Таким, образом суеверия становятся дороги человеку, он впадает в постыдную косность, не позволяющую ему критически подойти к ним. В вопросах религии почти все люди реагируют не иначе, чем человек из народа (tout le morade est peuple). Вельможи и богачи, занятые своими делами и удовольствиями, так же не помышляют о критическом подходе к основам своих воззрений, как и простой народ. Почти все они не чувствуют гнет· религии в такой степени, чтобы восстать против нее. Они бросают религию и снова возвращаются к ней, в зависимости от своих страстей. Религиозные умозрения представляются каждому священными, но в практической жизни малейшие материальные интересы берут верх над ними. Эти умозрения влияют на поведение людей только в том случае, если согласуются с их страстями или оправдывают их.
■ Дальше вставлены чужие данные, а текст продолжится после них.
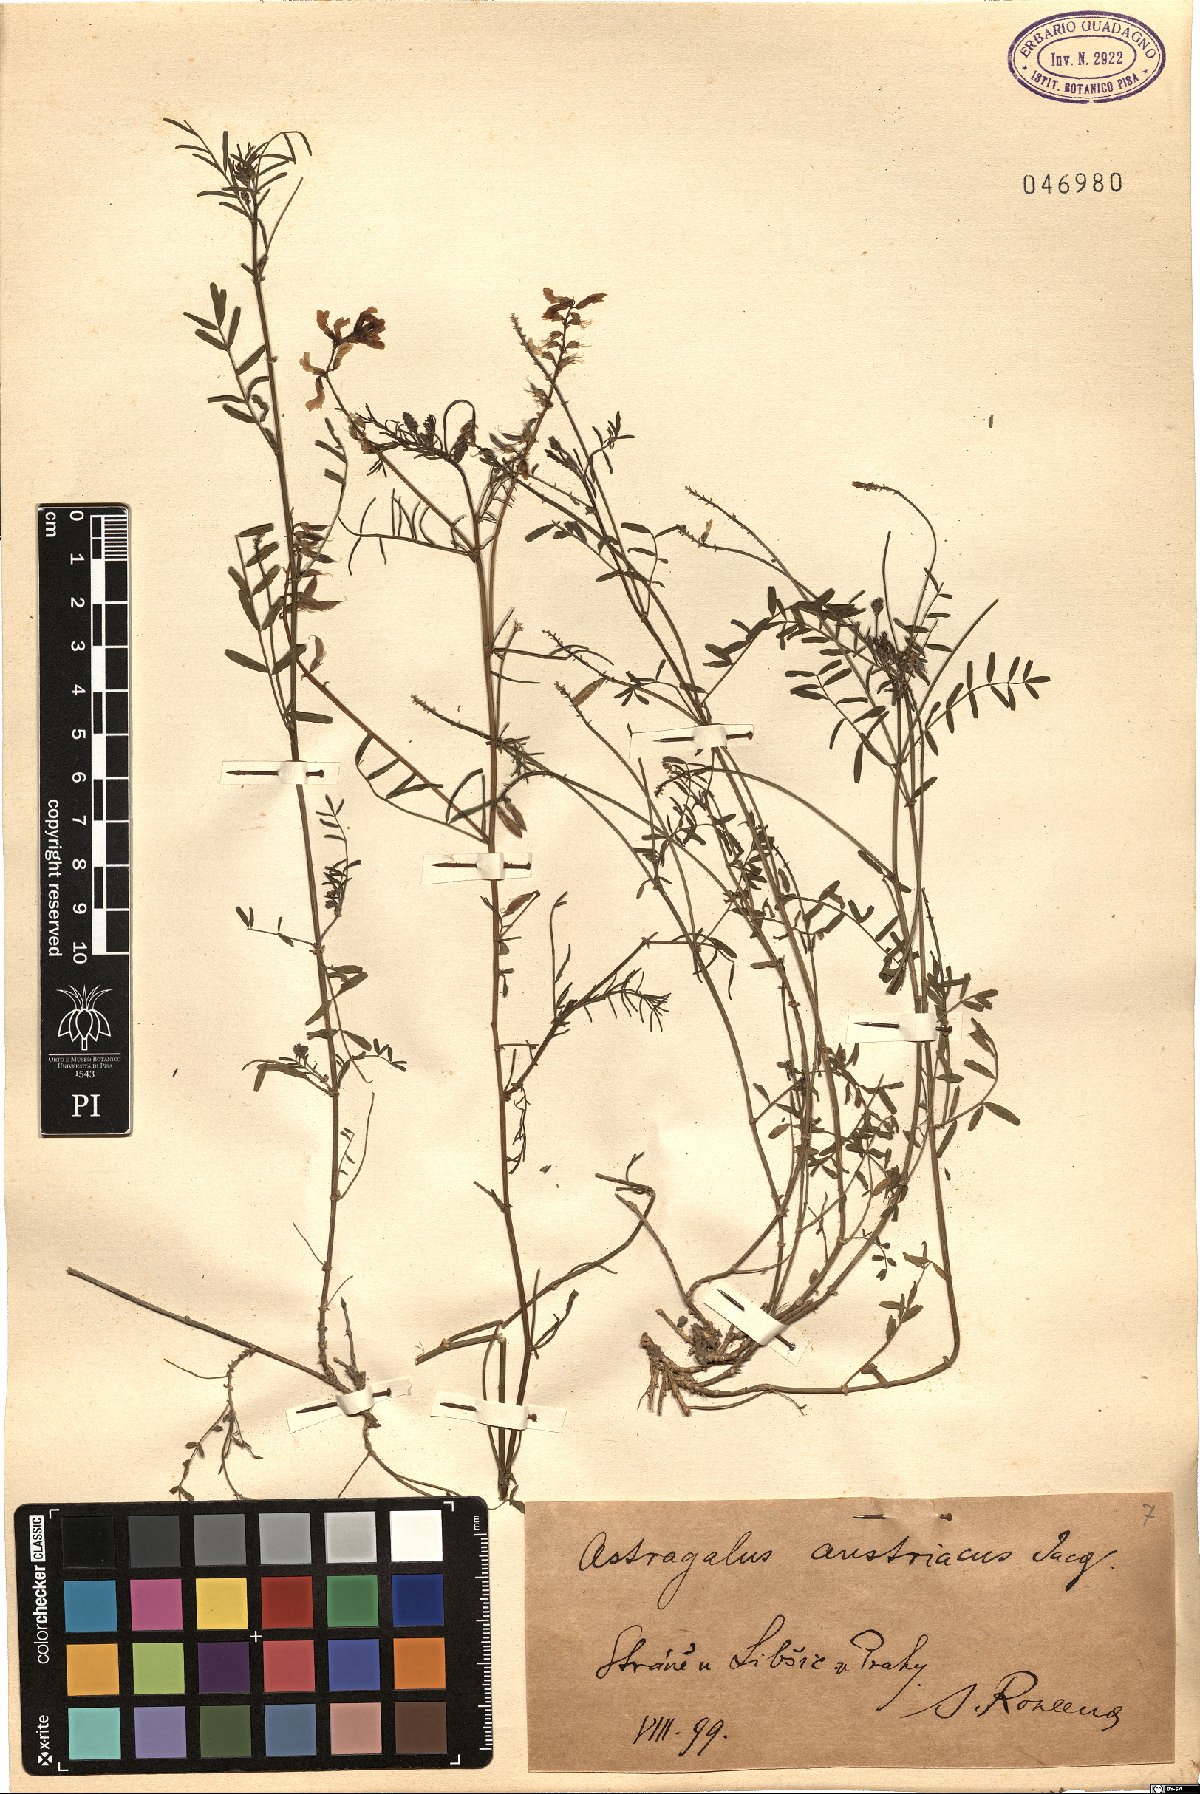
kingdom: Plantae
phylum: Tracheophyta
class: Magnoliopsida
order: Fabales
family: Fabaceae
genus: Astragalus
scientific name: Astragalus austriacus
Таким образом, религия становится верным средством вредить людям, но никогда не приносит им пользы. Всеблагий бог призывает их творить зло, мстительный и злой бог делает их неразумными и жестокими, отнюдь не делая их лучше.
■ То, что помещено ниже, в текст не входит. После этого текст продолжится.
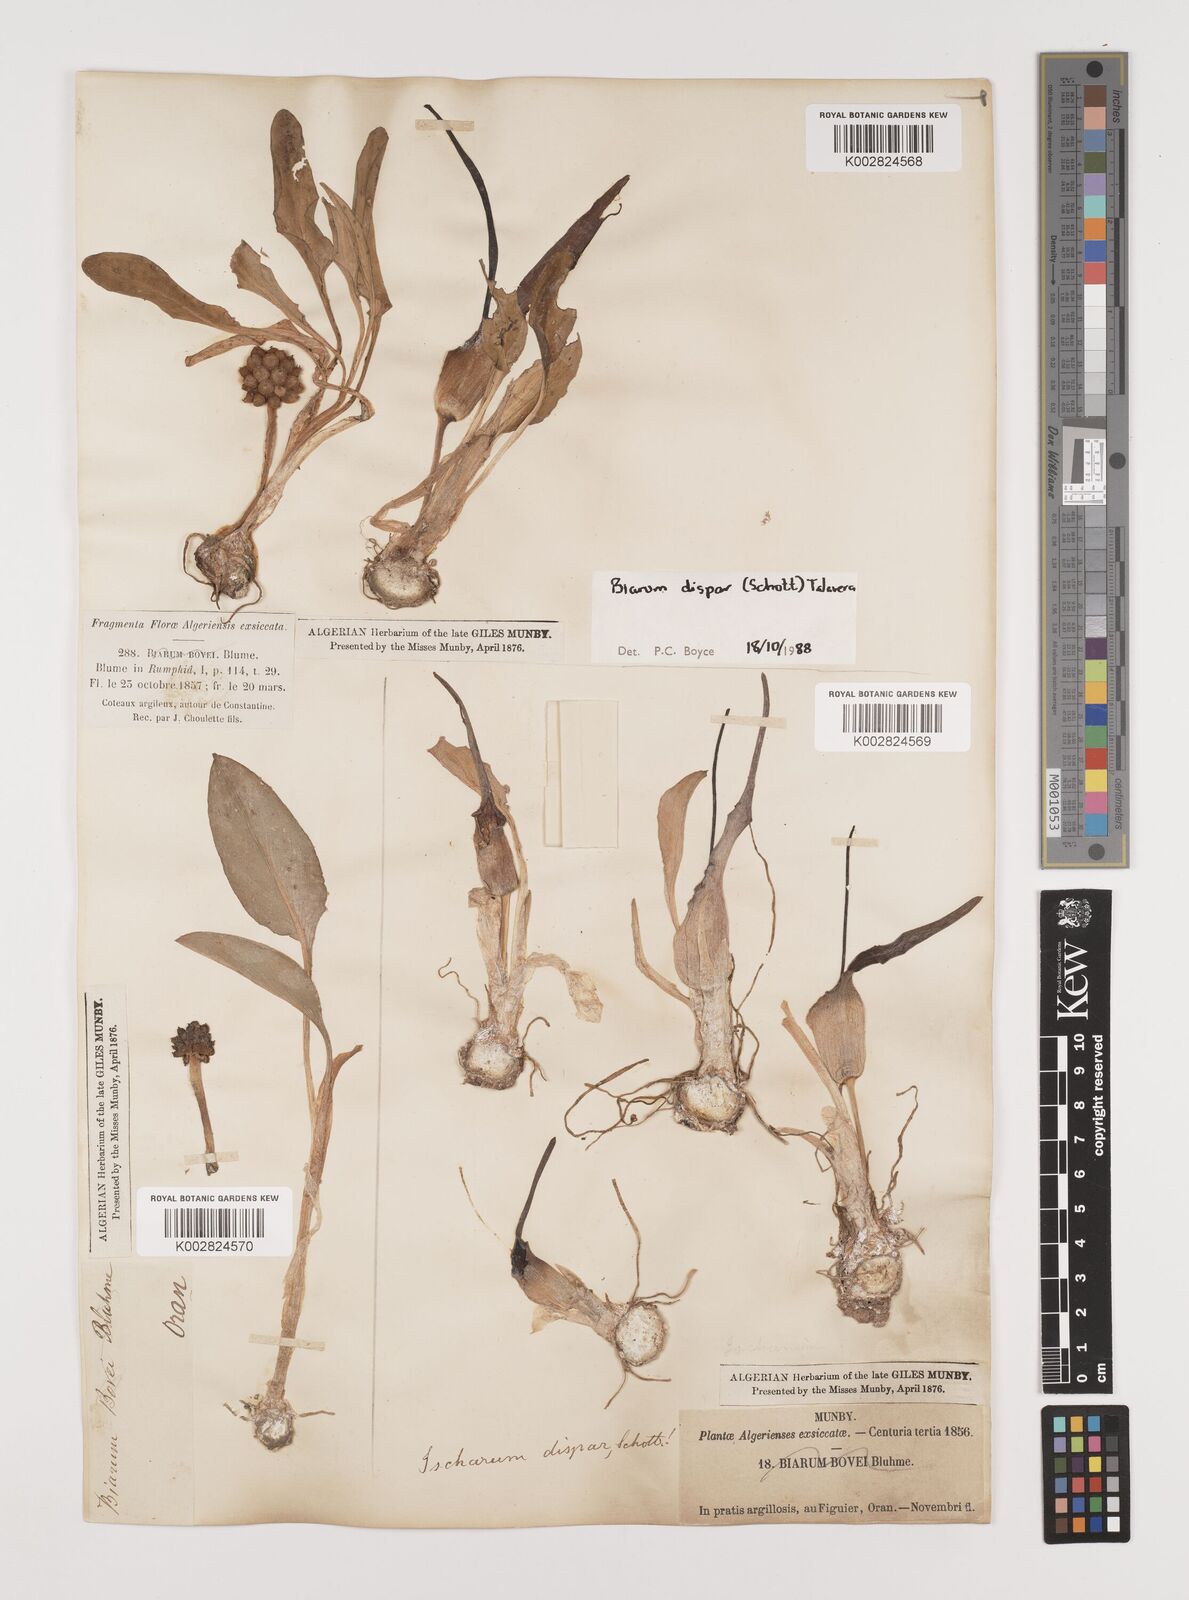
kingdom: Plantae
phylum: Tracheophyta
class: Liliopsida
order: Alismatales
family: Araceae
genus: Biarum
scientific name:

Многие люди убеждены в пользе и необходимости религии, очень немногие познают ее опасность. Государи—либо суеверные, либо тираны — видят в ней опору своей власти; они забывают, что она становится их врагом, как только они отказываются быть ее рабами. Впрочем люди, наиболее свободные от религиозных предрассудков, тоже склонны верить, что религия необходима в целях обуздания народа. Однако народ всегда готов, не рассуждая, подняться по зову своих попов, если раздается клич, что религия в опасности. Короче говоря, религиозные заблуждения приобретают непоколебимую прочность потому, что никто не может без опасности для себя критиковать их, а защитники их, напротив, пользуются почетом и уважением.
Итак, все условия содействуют тому, чтоб дать религии горячих защитников и обескуражить ее противников. Каждое новшество, каждая смелая мысль, каждая перемена в обрядах представляются народу чем-то чудовищным; он уверен, что гром небесный разразится над ним и накажет его за богохульство нескольких новаторов. Даже если та или иная нация поняла, в какие несчастья ввергает ее суеверие, она никогда не оказывается достаточно передовой и мужественной, чтобы добраться до корня зла и уничтожить закваску, которая рано или поздно приведет к новым суевериям. Люди лишь видоизменяют свои религиозные безумства. Они бросают одно оттолкнувшее их суеверие только для того, чтобы предаться новому суеверию, причем это всегда покупается ценой крови и новое суеверие часто становится еще более пагубным, чем первое. Чтобы уничтожить самый корень несчастий человечества, необходимо свергнуть и уничтожить жестоких и бессмысленных богов, созданных по образцу самых злых людей, их нелепые и противоречивые атрибуты, их ложные оракулы, продукт фанатизма и обмана, необходимо свергнуть все эти пагубные идолы и опасные фантомы.